**WORK TASK:** Report each line below that carries the word "rule".

◆ ◆ ◆ ◆ ◆

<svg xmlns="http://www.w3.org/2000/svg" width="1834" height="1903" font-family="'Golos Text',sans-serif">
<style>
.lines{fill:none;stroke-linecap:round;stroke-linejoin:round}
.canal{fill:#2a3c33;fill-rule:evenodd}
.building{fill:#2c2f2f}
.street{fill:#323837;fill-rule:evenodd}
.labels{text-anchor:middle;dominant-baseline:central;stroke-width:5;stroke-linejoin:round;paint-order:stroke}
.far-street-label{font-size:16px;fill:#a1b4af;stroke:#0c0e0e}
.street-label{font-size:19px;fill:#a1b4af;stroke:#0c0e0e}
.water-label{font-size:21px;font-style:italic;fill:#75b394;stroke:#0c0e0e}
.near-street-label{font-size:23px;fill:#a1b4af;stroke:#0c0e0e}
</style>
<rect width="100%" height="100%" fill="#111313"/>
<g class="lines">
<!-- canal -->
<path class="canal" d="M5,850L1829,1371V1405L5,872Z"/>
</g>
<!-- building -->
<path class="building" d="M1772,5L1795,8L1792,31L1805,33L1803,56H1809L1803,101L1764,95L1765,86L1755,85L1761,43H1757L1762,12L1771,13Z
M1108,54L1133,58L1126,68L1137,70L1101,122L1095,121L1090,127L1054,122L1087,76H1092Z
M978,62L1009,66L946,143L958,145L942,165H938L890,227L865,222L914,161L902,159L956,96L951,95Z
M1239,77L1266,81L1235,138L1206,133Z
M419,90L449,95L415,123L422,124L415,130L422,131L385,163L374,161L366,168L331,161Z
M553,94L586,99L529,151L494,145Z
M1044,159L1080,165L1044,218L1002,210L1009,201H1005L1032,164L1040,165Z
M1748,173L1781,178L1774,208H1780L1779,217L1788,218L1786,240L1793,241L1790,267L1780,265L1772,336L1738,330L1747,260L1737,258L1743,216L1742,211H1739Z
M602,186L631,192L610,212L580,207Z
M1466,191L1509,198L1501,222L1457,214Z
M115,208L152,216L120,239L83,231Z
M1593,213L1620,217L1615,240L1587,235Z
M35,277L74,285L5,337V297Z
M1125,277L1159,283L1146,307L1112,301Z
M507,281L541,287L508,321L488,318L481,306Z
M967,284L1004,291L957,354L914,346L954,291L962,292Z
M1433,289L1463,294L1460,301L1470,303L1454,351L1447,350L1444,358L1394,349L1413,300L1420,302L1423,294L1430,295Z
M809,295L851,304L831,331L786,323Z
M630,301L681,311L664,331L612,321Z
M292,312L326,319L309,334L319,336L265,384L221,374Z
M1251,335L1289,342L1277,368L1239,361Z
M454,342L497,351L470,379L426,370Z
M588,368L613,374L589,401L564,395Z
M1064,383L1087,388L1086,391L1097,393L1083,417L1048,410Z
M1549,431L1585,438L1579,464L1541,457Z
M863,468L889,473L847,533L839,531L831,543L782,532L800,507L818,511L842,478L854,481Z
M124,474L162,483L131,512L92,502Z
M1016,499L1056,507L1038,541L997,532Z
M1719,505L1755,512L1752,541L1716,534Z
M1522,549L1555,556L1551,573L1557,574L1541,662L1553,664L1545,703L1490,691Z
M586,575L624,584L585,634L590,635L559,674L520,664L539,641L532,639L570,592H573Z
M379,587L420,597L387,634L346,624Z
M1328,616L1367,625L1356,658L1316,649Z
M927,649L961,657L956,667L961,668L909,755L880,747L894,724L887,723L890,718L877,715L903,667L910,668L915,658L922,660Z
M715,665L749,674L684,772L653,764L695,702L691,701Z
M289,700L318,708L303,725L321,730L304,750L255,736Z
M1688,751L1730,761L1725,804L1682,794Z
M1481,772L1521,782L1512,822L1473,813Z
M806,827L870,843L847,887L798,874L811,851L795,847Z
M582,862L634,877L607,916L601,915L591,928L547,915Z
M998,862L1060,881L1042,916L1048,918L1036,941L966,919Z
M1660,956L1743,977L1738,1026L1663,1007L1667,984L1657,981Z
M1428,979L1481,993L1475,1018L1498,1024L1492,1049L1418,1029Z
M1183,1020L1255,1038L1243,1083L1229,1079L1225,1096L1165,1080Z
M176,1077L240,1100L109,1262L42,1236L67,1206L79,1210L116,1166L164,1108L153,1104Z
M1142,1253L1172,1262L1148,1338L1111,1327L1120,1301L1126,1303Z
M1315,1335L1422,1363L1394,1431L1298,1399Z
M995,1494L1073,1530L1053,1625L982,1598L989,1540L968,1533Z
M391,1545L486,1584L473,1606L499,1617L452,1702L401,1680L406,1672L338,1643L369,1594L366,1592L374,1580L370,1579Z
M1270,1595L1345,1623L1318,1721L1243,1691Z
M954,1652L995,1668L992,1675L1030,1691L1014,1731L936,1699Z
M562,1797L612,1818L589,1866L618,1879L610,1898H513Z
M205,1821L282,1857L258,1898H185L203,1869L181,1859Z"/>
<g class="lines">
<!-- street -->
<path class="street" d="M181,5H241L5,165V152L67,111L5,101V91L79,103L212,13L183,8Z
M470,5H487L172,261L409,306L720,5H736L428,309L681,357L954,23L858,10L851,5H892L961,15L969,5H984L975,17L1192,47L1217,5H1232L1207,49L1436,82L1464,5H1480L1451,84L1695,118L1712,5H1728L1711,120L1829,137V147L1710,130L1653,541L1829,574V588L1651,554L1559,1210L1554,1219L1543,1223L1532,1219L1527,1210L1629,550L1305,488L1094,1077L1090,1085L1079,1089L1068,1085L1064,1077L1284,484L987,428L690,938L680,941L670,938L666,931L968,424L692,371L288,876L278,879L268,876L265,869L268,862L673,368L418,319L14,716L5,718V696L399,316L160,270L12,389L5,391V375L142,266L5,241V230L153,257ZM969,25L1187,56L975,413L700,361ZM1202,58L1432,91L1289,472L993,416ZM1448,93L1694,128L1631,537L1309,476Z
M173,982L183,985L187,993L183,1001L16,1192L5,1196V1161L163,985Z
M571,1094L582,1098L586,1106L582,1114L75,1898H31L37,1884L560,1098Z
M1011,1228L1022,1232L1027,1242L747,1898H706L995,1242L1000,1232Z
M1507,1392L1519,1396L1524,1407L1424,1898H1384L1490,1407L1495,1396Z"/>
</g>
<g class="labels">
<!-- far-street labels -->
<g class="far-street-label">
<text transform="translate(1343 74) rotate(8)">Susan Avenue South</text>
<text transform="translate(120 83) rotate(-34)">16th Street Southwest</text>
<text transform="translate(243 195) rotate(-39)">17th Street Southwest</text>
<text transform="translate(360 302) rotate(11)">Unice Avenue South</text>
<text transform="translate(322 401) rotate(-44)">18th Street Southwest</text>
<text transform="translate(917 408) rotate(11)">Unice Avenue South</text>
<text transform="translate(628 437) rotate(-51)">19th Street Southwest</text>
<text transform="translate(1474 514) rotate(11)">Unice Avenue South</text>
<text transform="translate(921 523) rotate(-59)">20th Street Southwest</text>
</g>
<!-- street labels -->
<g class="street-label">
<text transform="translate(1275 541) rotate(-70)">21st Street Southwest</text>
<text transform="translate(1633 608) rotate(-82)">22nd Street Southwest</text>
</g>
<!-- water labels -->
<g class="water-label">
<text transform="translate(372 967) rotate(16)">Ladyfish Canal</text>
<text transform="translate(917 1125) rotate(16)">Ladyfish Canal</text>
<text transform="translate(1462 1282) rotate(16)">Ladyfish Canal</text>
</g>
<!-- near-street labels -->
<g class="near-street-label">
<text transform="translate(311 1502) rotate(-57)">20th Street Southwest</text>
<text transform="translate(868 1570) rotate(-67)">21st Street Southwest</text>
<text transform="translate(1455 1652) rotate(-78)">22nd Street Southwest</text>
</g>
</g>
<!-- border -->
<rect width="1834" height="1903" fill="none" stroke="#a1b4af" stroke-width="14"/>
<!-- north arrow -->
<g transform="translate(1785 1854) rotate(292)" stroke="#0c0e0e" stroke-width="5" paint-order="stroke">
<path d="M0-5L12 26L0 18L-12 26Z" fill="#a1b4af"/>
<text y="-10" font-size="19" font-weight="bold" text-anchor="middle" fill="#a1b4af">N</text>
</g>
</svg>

◆ ◆ ◆ ◆ ◆

**TASK RESPONSE:**
.canal{fill:#2a3c33;fill-rule:evenodd}
.street{fill:#323837;fill-rule:evenodd}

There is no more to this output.